The history of India's experiments with pricing freedom for petrol and diesel has been quite chequered. For a brief period in 2002, the government had given oil marketing companies the freedom to fix petrol and diesel prices, but that freedom was not real and the regime, too, was short-lived and abandoned unceremoniously. Government control returned and remained in force until June 2010, when oil companies were once again allowed to fix petrol prices. It, however, took 30 more months for the oil companies to formalise a system of reviewing petrol prices every fortnight. Diesel pricing, too, was freed from October 2014 soon after international crude oil prices began declining as that eliminated the need for government subsidies. It was then widely believed that the true test of the oil marketing companies' pricing freedom would take place when international crude oil prices move up and there would be pressure on increasing prices.
The imported crude oil price for Indian refineries (Indian basket) rose from $28.08 a barrel in January to $30.53 in February, after seeing a decline in as many as eight months in the current financial year so far. Retail prices of petrol and diesel in this period have broadly reflected this trend - going up during a few of the fortnightly reviews and declining on most other such occasions. That the petrol and diesel prices were raised by a good margin last week in spite of Parliament being in session and as many as five Assembly elections being due in a month's time showed the government's determination to stick to the pricing freedom it had granted to oil marketing companies - a resolve that is welcome and praiseworthy. Equally reassuring is the government action on mopping up some of the gains from falling crude oil prices by raising excise duty to meet its fiscal consolidation goals. That explains why even though the price of the Indian basket of crude oil has fallen by 72 per cent since June 2014, the retail prices have declined by a lower margin of 15-16 per cent in this period.

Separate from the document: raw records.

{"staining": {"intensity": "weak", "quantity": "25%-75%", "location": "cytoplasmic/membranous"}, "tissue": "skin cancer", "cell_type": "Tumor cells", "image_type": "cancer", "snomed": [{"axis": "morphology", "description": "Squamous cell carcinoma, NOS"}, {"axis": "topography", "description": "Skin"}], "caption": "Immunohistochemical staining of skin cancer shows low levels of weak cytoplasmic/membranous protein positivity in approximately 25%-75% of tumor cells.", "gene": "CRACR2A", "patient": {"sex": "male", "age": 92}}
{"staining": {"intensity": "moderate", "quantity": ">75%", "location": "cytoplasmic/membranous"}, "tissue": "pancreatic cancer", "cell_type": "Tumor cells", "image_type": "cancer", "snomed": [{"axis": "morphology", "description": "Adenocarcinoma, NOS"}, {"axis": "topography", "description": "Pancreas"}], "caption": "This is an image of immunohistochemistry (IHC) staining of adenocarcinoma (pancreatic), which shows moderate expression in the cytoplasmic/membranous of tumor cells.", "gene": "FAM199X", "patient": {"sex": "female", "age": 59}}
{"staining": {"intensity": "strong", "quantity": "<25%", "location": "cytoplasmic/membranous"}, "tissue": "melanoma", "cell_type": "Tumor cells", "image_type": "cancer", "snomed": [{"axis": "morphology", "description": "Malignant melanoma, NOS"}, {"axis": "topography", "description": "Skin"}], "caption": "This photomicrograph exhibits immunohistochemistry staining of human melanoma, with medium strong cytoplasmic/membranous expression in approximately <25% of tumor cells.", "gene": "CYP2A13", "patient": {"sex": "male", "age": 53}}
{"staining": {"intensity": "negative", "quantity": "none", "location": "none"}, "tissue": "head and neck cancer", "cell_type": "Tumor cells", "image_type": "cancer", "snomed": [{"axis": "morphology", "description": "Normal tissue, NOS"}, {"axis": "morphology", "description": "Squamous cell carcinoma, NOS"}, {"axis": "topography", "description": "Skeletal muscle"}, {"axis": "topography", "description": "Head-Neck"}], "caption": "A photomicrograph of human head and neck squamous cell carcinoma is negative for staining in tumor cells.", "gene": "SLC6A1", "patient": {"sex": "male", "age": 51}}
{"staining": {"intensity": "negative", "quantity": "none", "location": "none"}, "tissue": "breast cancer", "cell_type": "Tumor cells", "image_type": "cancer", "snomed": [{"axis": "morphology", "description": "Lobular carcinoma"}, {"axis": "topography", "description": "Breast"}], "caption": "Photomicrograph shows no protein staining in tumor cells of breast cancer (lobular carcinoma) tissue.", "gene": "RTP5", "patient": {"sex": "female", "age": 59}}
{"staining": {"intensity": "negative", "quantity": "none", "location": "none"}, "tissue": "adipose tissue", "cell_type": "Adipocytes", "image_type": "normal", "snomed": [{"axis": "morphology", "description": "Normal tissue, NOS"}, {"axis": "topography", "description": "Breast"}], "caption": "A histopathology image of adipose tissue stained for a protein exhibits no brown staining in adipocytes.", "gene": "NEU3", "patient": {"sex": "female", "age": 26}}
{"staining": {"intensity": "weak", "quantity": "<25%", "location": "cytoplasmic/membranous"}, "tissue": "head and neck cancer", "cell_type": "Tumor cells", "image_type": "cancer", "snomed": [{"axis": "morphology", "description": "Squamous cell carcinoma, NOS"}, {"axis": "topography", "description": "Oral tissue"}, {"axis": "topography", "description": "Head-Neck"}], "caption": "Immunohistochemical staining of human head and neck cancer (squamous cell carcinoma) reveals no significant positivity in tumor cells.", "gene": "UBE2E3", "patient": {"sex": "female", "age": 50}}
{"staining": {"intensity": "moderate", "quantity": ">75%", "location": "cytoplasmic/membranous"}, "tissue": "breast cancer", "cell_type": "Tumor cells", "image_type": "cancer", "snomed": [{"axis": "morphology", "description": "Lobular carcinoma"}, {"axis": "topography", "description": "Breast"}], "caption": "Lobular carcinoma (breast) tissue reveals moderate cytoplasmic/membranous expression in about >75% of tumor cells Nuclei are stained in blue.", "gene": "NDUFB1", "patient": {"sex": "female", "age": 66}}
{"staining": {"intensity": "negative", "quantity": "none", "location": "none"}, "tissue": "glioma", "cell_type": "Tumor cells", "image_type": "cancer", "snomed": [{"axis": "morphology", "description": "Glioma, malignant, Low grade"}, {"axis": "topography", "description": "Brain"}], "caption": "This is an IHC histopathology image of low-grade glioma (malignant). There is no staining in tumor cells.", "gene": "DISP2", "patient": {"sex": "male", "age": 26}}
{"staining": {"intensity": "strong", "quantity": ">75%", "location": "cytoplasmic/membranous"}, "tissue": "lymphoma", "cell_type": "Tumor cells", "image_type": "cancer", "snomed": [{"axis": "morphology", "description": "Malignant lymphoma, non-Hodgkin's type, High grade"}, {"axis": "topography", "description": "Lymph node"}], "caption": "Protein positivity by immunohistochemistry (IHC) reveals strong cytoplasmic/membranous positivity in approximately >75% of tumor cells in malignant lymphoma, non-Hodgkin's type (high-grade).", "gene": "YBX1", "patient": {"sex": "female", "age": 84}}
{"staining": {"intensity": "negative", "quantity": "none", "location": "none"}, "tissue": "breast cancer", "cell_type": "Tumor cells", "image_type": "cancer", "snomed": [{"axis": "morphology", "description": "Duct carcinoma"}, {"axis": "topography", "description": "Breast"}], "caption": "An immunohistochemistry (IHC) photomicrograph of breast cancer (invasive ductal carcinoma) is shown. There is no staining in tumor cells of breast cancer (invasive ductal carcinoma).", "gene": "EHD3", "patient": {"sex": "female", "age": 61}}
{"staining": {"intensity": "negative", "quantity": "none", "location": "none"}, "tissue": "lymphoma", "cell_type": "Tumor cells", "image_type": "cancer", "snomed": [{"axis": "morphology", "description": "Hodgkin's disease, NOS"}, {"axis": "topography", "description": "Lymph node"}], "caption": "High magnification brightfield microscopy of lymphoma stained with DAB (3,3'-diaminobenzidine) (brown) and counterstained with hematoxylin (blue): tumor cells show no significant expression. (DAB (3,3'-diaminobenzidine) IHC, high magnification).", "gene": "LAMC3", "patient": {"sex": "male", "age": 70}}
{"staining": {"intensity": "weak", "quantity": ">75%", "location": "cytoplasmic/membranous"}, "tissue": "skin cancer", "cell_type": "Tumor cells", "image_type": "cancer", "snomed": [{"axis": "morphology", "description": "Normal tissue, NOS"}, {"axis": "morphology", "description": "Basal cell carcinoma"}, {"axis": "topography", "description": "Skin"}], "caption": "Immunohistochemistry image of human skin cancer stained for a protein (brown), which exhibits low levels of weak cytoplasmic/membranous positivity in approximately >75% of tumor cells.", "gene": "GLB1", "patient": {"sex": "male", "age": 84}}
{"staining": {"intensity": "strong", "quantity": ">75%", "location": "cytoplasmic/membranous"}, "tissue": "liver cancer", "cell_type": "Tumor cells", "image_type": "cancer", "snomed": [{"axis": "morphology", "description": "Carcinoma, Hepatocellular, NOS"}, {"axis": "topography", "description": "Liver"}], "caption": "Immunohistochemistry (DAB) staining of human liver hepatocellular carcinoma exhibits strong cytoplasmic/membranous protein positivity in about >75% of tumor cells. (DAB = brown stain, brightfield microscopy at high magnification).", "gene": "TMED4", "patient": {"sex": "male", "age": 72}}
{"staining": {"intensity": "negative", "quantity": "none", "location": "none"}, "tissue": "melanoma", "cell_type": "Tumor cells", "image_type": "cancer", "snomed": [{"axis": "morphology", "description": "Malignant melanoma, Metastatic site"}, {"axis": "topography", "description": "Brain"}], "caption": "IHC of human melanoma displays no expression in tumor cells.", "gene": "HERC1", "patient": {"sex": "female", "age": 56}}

Going forward, the government must dismantle pricing controls in the remaining petroleum products, mainly cooking gas and kerosene. The government move to launch the Aadhaar-based kerosene supply system to 33 districts in nine states from next month should be replicated across the country after drawing the right lessons from the experiment. Similarly, the government must move forward with its intention to weed out the economically well-off customers of subsidised cooking gas, say those with an annual taxable income of over Rs 10 lakh. As Minister of State for Petroleum and Natural Gas Dharmendra Pradhan told this newspaper, the move to encourage people to voluntarily give up their cooking gas subsidies should now pave the way for a mandated limit on the use of subsidies by only those who belong to the economically weaker sections of society.